Platypnea-orthodeoxia Syndrome: An Important Cause of Morbidity in Post Coronavirus Disease Patients.

Platypnea-orthdeoxia syndrome (POS) is a clinical scenario where patient get breathless while sitting or standing. Its important causes are cardiac shunts, hepatopulmonary syndrome and pulmonary ventilation perfusion mismatch. During this pandemic as cases of pulmonary fibrosis increased, we find POS as one of the important cause of morbidity during recovery. Early recognition of this will decrease the morbidity and unrealistic expectation of fast recovery. How to cite this article: Bhushan D, Kumar V, Sahoo BH, Hegde A. Platypnea-orthodeoxia Syndrome: An Important Cause of Morbidity in Post Coronavirus Disease Patients. Indian J Crit Care Med 2022;26(3):401-402.

Platypnea-orthodeoxia syndrome (POS) is a condition characterized by breathlessness increased during sitting or standing. A fall of SaO2 of >5% or PaO2 of >4% from lying to sitting position is essential for diagnosis.[1] Important causes are intracardiac shunts, atrial myxoma, hepatopulmonary syndrome, and pulmonary ventilation perfusion mismatch. Regional difference in pulmonary ventilation and perfusion found in conditions like Interstitial lung fibrosis, viral, or fungal pneumonia.[2] Association of this syndrome with Interstitial lung disease which primarily involves upper lobes and cause ventilation perfusion mismatch had also been seen.[3]

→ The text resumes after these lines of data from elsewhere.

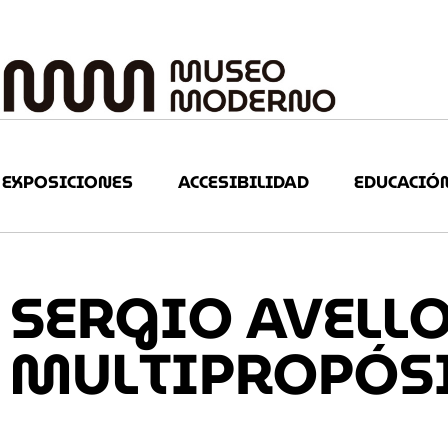
EXPOSICIONES
ACCESIBILIDAD
EDUCACIÓ
SERGIO AVELL
MULTIPROPÓS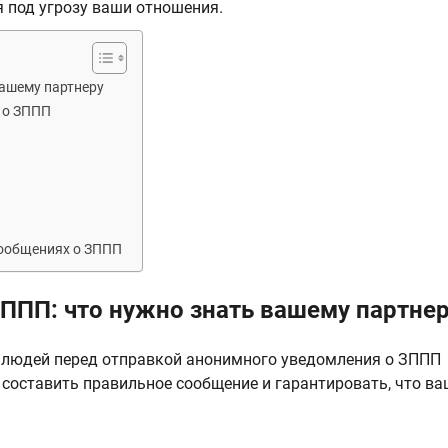
я под угрозу ваши отношения.
вашему партнеру
 о ЗППП
сообщениях о ЗППП
ППП: что нужно знать вашему партне
т людей перед отправкой анонимного уведомления о ЗППП
 составить правильное сообщение и гарантировать, что ва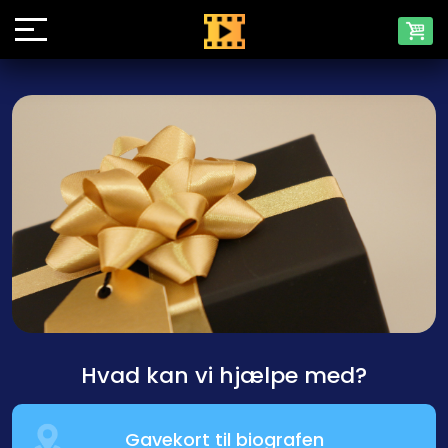
Hvad kan vi hjælpe med?
Gavekort til biografen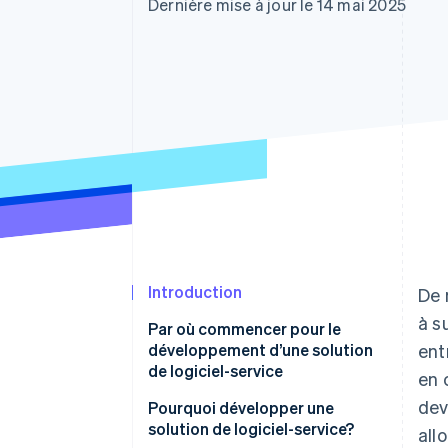
Authorization Boost
Dernière mise à jour le 14 mai 2025
Optimisation des acceptations
Link
Paiements accélérés
Introduction
De 
à s
Par où commencer pour le
développement d’une solution
ent
de logiciel-service
en 
dev
Pourquoi développer une
solution de logiciel-service?
all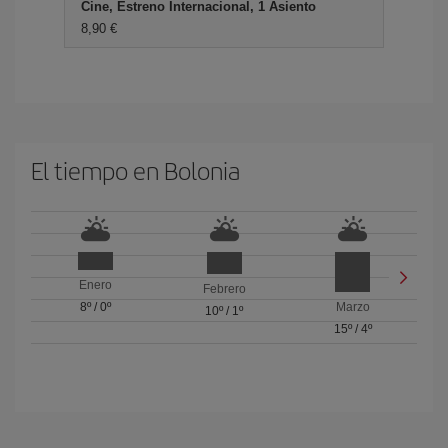
Cine, Estreno Internacional, 1 Asiento
8,90 €
El tiempo en Bolonia
Enero
Febrero
8º
/
0º
Marzo
10º
/
1º
15º
/
4º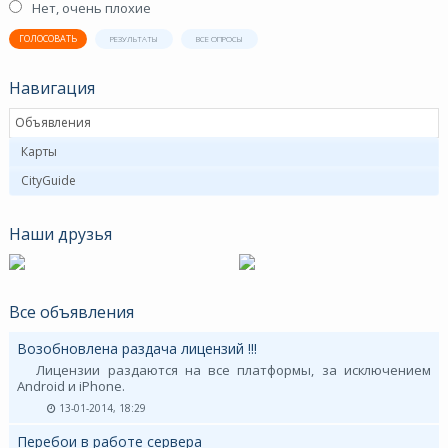
Нет, очень плохие
ГОЛОСОВАТЬ
РЕЗУЛЬТАТЫ
ВСЕ ОПРОСЫ
Навигация
Объявления
Карты
CityGuide
Наши друзья
Все объявления
Возобновлена раздача лицензий !!!
Лицензии раздаются на все платформы, за исключением
Android и iPhone.
13-01-2014, 18:29
Перебои в работе сервера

Here, we describe a case of post coronavirus disease-2019 (COVID-19)-POS syndrome. A 55-year-old male presented with moderate COVID at the time of admission. He was maintaining saturation >94% with 8 L of oxygen by face mask. He improved gradually in next 10 days with steroids and other supportive management. His oxygen requirement decreased to 3 L by nasal prong. We noticed that his oxygen saturation was 98% while lying down, and when he tried to sit, his oxygen saturation used to drop to <80% and also associated with breathlessness. Arterial blood gas analysis is shown in Table 1. Screening for cardiac and hepatic cause turned out to be negative. We screened him for cardiac and hepatic disease, which was normal. CECT chest was done which showed fibrosis in bilateral upper and lower zones (Fig. 1). Patient was continued on oxygen therapy while in sitting position.

Table 1

Arterial blood gas analysis at supine and sitting position

	In supine position	In sitting position
pH	7.409	7.479
PCO2	34.4	32.3
PO2	74	53.3
HCO3	21	22

Fig. 1

Patchy areas of consolidation with air bronchogram, tractional bronchiectasis with linear opacities in bilateral lung field

In COVID-19, there is involvement of lower and posterior part of lungs. So, the gravitational shunting of the blood to these areas results in ventilation perfusion (V/Q) mismatch.[4] This is exaggerated by simultaneous occurrence of micro thrombosis and pulmonary microangiopathy in COVID-19 infection. Early detection will reduce the morbidity, unnecessary alarms, improves patient safety, and allow adjustment in rehabilitative process.[5] During this pandemic, lungs are the most common organ to be affected and having acute, subacute, and chronic (post-COVID/long COVID) involvement. It presents as acute respiratory distress syndrome, acute Interstitial disease, and cryptogenic organizing pneumonia. Treatment involves oxygen supplements, steroid, supportive treatment, and pulmonary rehabilitation. Antibiotics have limited role in this viral infection—both in acute and chronic phases. As post viral super infection is common and especially because of Staphylococcus, antibiotics are required. Steroid is a double sword, its good effect in moderate disease has been proven and injudicious use leading to super infection with bacteria and fungus are well described in literature. In chronic phase, if there is evidence of alveolitis, it can be extended till the inflammation subside.

To conclude, POS is a serious clinical syndrome which require pulmonary rehabilitation and oxygen therapy in cases of post-COVID-19 fibrosis.